**Ação necessária A**:
Responda, com base no texto abaixo sobre o comércio entre Brasil e Irã:
(i) Quais produtos o texto cita como os principais que o Brasil importou do Irã em 2008?
(ii) O que os empresários brasileiros pretendem exportar para o Irã, além do que já exportam?
(iii) Quando uma delegação comercial iraniana deve chegar ao Brasil?

**Texto de estudo**:

+ + + + + + +

Visita indigesta
Maristela Basso*
Outra justificativa seria o incremento do comércio entre os dois países, haja vista que, nos últimos anos, o comércio Brasil-Irã aumentou. Dados de 2008 revelam que o Brasil exportou para o Irã (US$ FOB) 1.133.379,111 e importou (US$ FOB) 14.782.915, especialmente frutas, peles e tapetes. O saldo corrente de comércio a favor do Brasil, naquele mesmo ano, foi de (US$ FOB) 1.148.162.026. Como se vê, o resultado nos é favorável e os ventos, com ou sem a visita de Ahmadinejad, sopram em favor do Brasil.
O comércio petroquímico tem sido fundamental na recente agenda comercial dos dois países. O Brasil já exporta para o Irã gorduras, óleos e ceras animais e vegetais, veículos motores, cereais, açucares e produtos de confeitaria e minérios. Além desses produtos, os empresários brasileiros pretendem exportar etanol, aviões e crédito (dinheiro), na tentativa de ajudar os Aiatolás a sobrevir às sanções econômicas impostas pelos Estados Unidos. Contudo, para esquentar essas discussões não era necessária a vinda de Ahmadinejad, porque em dezembro próximo desembarca aqui uma delegação comercial iraniana com os mesmos propósitos.

+ + + + + + +

**Dados de origem**:

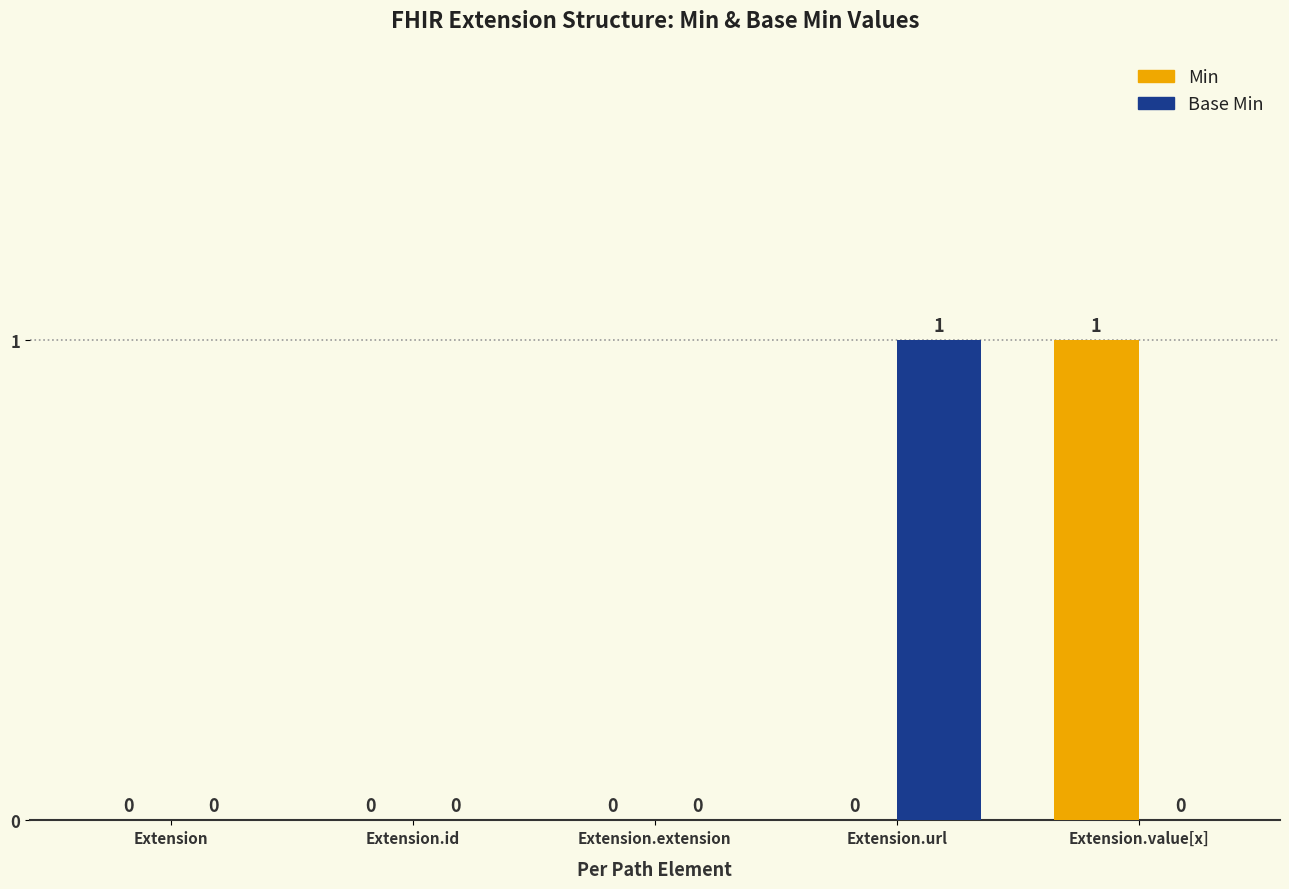

The Min series shows 0 at Extension.extension. True or false?

True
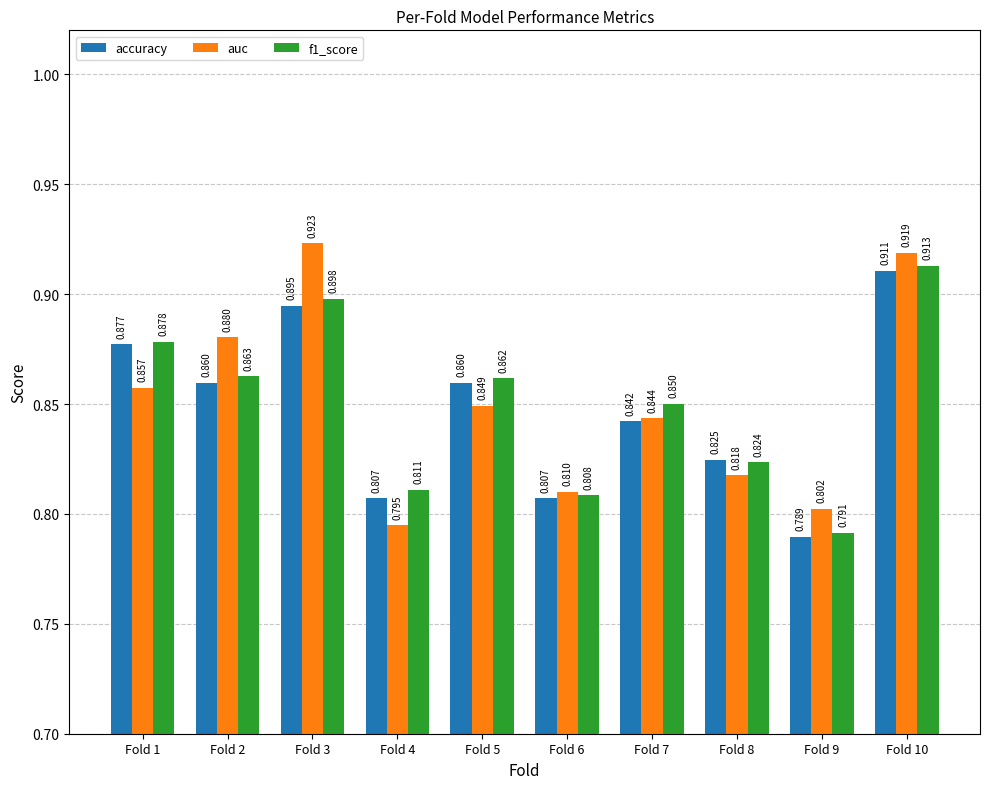

Which series has the widest spread of values?

auc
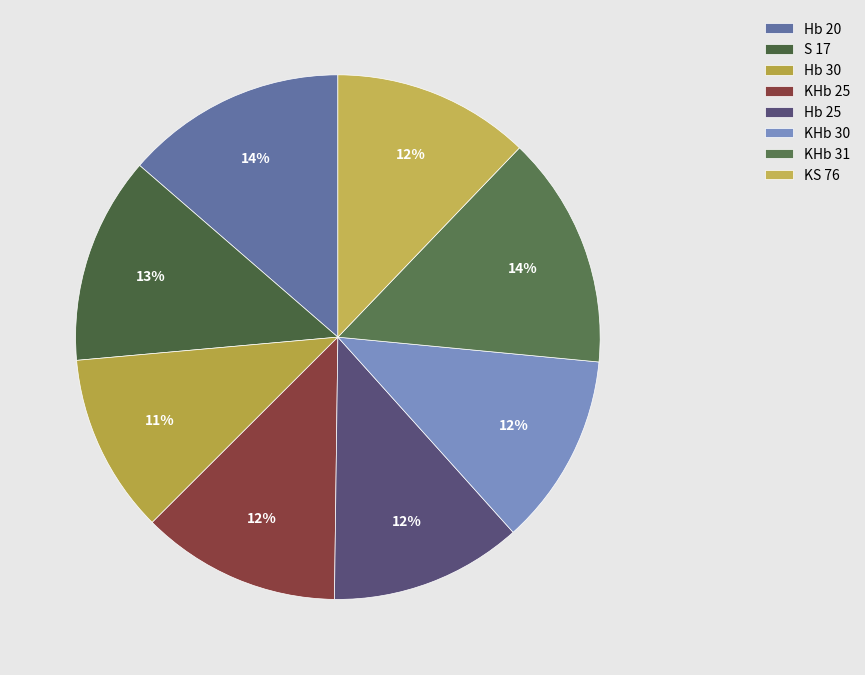

Is it true that Hb 20 is 23% of the pie?

False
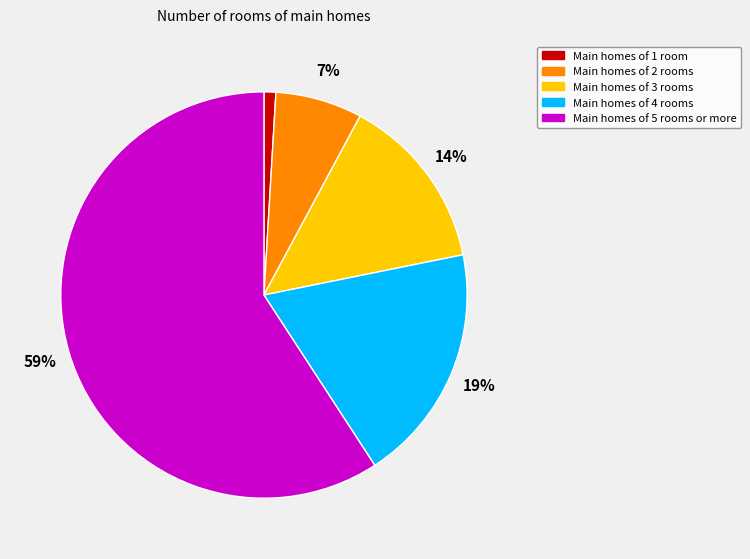

Is it true that Main homes of 5 rooms or more is 53% of the pie?

False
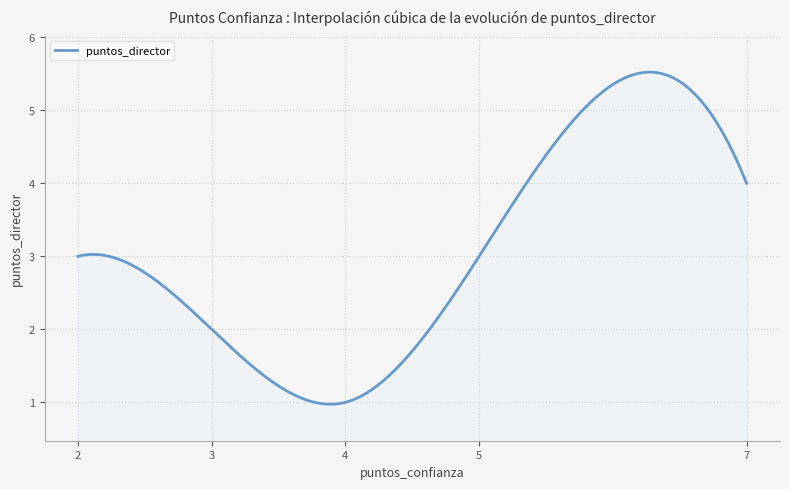

What is the greatest value displayed?

5.5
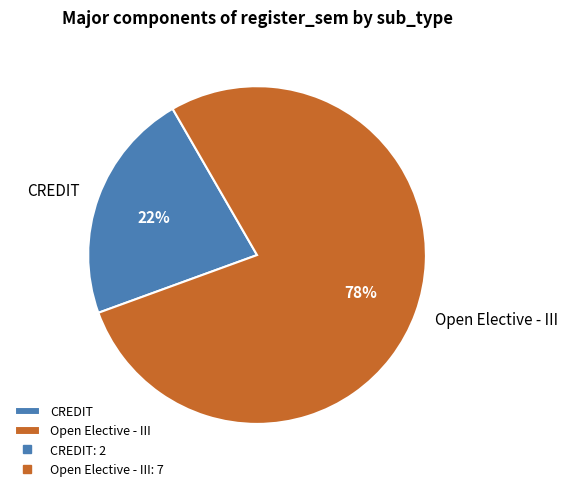

How many segments does this pie chart have?

2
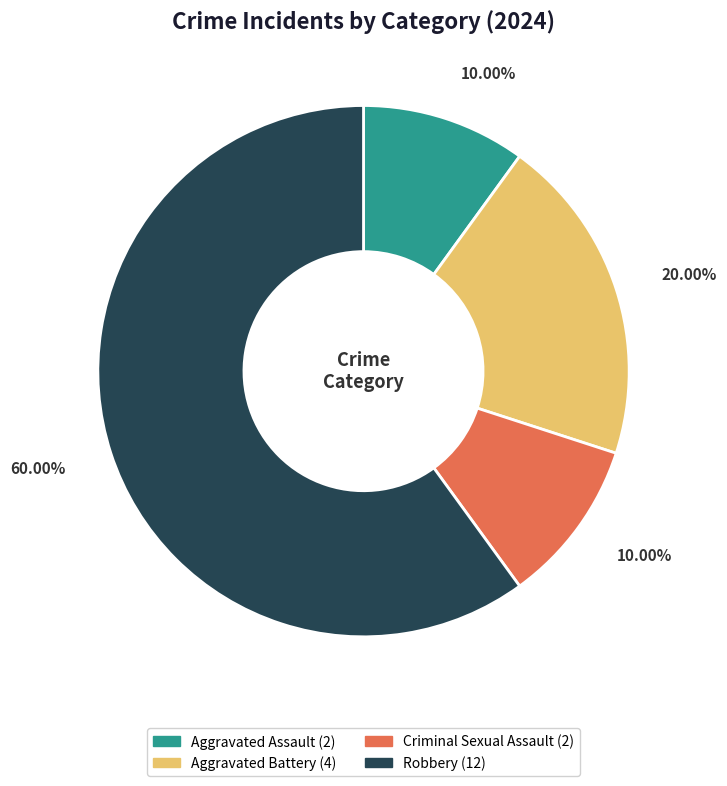

Between Robbery and Aggravated Assault, which is larger?

Robbery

+ + + + + + +

**Ação necessária B**: Informe todas as linhas dos registros acima em que aparece a palavra "Robbery", levando em conta maiúsculas e minúsculas.

**Área de resposta A**:
(i) Frutas, peles e tapetes.
(ii) Etanol, aviões e crédito (dinheiro).
(iii) Em dezembro próximo.

**Área de resposta B**:
Between Robbery and Aggravated Assault, which is larger?
Robbery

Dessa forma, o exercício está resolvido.